Regarding (2), Jason has characterized my objection to his method as that it provides "insufficient certainty." This is only tangentially related to my objection. The point is that it has insufficient objective certainty to justify Jason's stance that only what is "ascertainable" is binding. What is "ascertainable" by the GHM is more or less bare possibility; beyond that, it is a subjective question as to what is "probable," "likely," and whatnot. Moreover, that determination also implicitly includes a determination on what counts as evidence for particular interpretations, and Jason's use of the GHM as a limiting factor excludes evidence that many people consider persuasive for meaning.
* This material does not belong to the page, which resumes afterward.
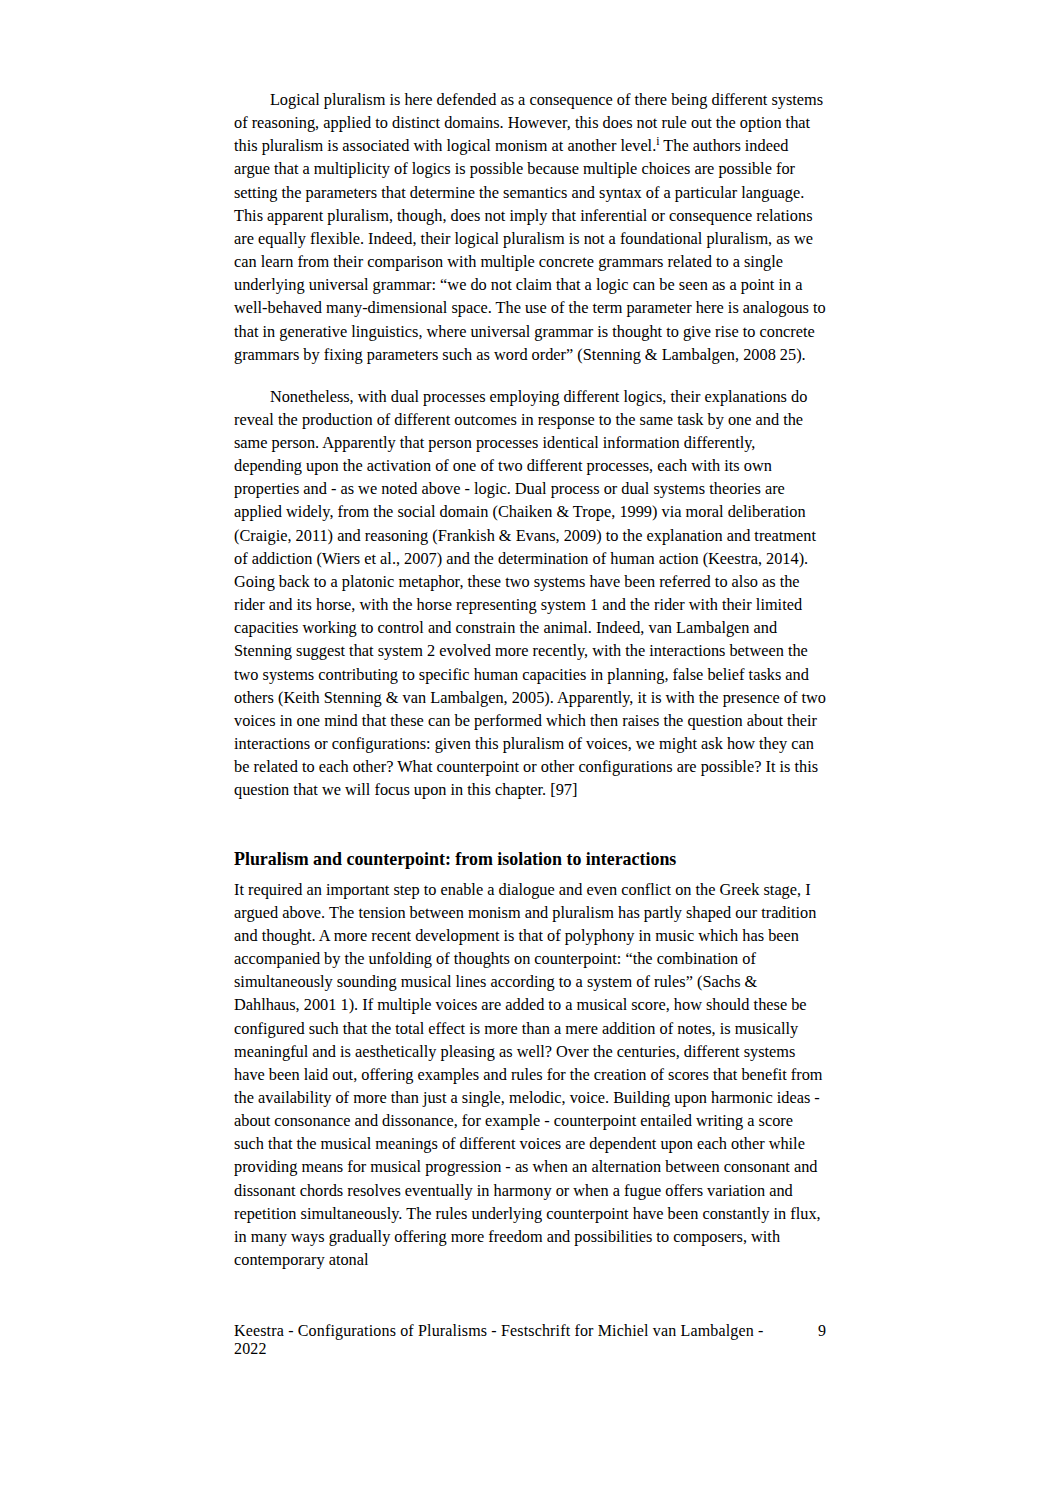Logical pluralism is here defended as a consequence of there being different systems of reasoning, applied to distinct domains. However, this does not rule out the option that this pluralism is associated with logical monism at another level.i The authors indeed argue that a multiplicity of logics is possible because multiple choices are possible for setting the parameters that determine the semantics and syntax of a particular language. This apparent pluralism, though, does not imply that inferential or consequence relations are equally flexible. Indeed, their logical pluralism is not a foundational pluralism, as we can learn from their comparison with multiple concrete grammars related to a single underlying universal grammar: “we do not claim that a logic can be seen as a point in a well-behaved many-dimensional space. The use of the term parameter here is analogous to that in generative linguistics, where universal grammar is thought to give rise to concrete grammars by fixing parameters such as word order” (Stenning & Lambalgen, 2008 25).
Nonetheless, with dual processes employing different logics, their explanations do reveal the production of different outcomes in response to the same task by one and the same person. Apparently that person processes identical information differently, depending upon the activation of one of two different processes, each with its own properties and - as we noted above - logic. Dual process or dual systems theories are applied widely, from the social domain (Chaiken & Trope, 1999) via moral deliberation (Craigie, 2011) and reasoning (Frankish & Evans, 2009) to the explanation and treatment of addiction (Wiers et al., 2007) and the determination of human action (Keestra, 2014). Going back to a platonic metaphor, these two systems have been referred to also as the rider and its horse, with the horse representing system 1 and the rider with their limited capacities working to control and constrain the animal. Indeed, van Lambalgen and Stenning suggest that system 2 evolved more recently, with the interactions between the two systems contributing to specific human capacities in planning, false belief tasks and others (Keith Stenning & van Lambalgen, 2005). Apparently, it is with the presence of two voices in one mind that these can be performed which then raises the question about their interactions or configurations: given this pluralism of voices, we might ask how they can be related to each other? What counterpoint or other configurations are possible? It is this question that we will focus upon in this chapter. [97]
Pluralism and counterpoint: from isolation to interactions
It required an important step to enable a dialogue and even conflict on the Greek stage, I argued above. The tension between monism and pluralism has partly shaped our tradition and thought. A more recent development is that of polyphony in music which has been accompanied by the unfolding of thoughts on counterpoint: “the combination of simultaneously sounding musical lines according to a system of rules” (Sachs & Dahlhaus, 2001 1). If multiple voices are added to a musical score, how should these be configured such that the total effect is more than a mere addition of notes, is musically meaningful and is aesthetically pleasing as well? Over the centuries, different systems have been laid out, offering examples and rules for the creation of scores that benefit from the availability of more than just a single, melodic, voice. Building upon harmonic ideas - about consonance and dissonance, for example - counterpoint entailed writing a score such that the musical meanings of different voices are dependent upon each other while providing means for musical progression - as when an alternation between consonant and dissonant chords resolves eventually in harmony or when a fugue offers variation and repetition simultaneously. The rules underlying counterpoint have been constantly in flux, in many ways gradually offering more freedom and possibilities to composers, with contemporary atonal
Keestra - Configurations of Pluralisms - Festschrift for Michiel van Lambalgen - 2022 9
My point is that he is imposing subjective, not objective, criteria as a binding limit on theological speculation, and that is unwarranted.
Regarding Scholarship 101, there are some very simple concepts I have in mind:
1. Evidence is cited for arguments, not conclusions. The corollary is that citing someone as evidence means that you agree with their conclusions and their reasons for the conclusions.
2. This means that if you don't know a person's reasons for a conclusion, you can't cite that person as evidence. Period. Full stop. If they don't say and you don't have any way to figure it out, you don't cite them unless you intend to make yourself a liar. You can't assume they agree with you; you have to verify it, because you are signing your name to the statement that the author agrees with your reasons.
3. Contrary to Jason's assertion, I never cite a source without a reasonable basis for thinking that I know why they are making the statement (if it's an older source, that always means that I have a qualified secondary source backing up my interpretation), and I never cite a source whose reasons for a conclusion contradict my own. If I do, please call me on it; it's culpable negligence.
4. With respect to Jason's particular situation, he has difficulty as a free-churcher because his view entails two assertions: first, justification by faith alone entails that baptismal regeneration is false, and second, that Scripture clearly and definitively teaches that baptismal regeneration is false and even anathematizes the belief. So when he cites an author for JBFA who also believes in some form of baptismal regeneration (as significant numbers of Lutherans, Anglicans, Presbyterians, the Magisterial Reformers, and virtually all the church fathers do), then he has a problem. He can argue that they are so wildly inconsistent in Biblical interpretation that they missed a clear and definitive teaching of Scripture but managed to get JBFA correct in his mind, which makes them a poor witness for whatever they do testify, assuming that they are being cited as witnesses for correct interpretation. Alternatively, he can argue that they teach his understanding of JBFA, which would simply be lying, as their reasons for thinking Paul teaches JBFA contradict Jason's own. Consequently, I can't fathom how credobaptists could ever credibly cite paedobaptists as evidence for their position on justification or vice versa, because they have contradictory reasons for believing what they believe about justification. Whether it's within the scope of "permissible differences" or not is irrelevant; the fact is that they are two mutually contradictory rationales for the conclusion.
So Jason can whine about his mistreatment at my hands as long as he likes, but whining will not persuade me that his arguments have more force than they do, and I'm sure it won't persuade anyone else either.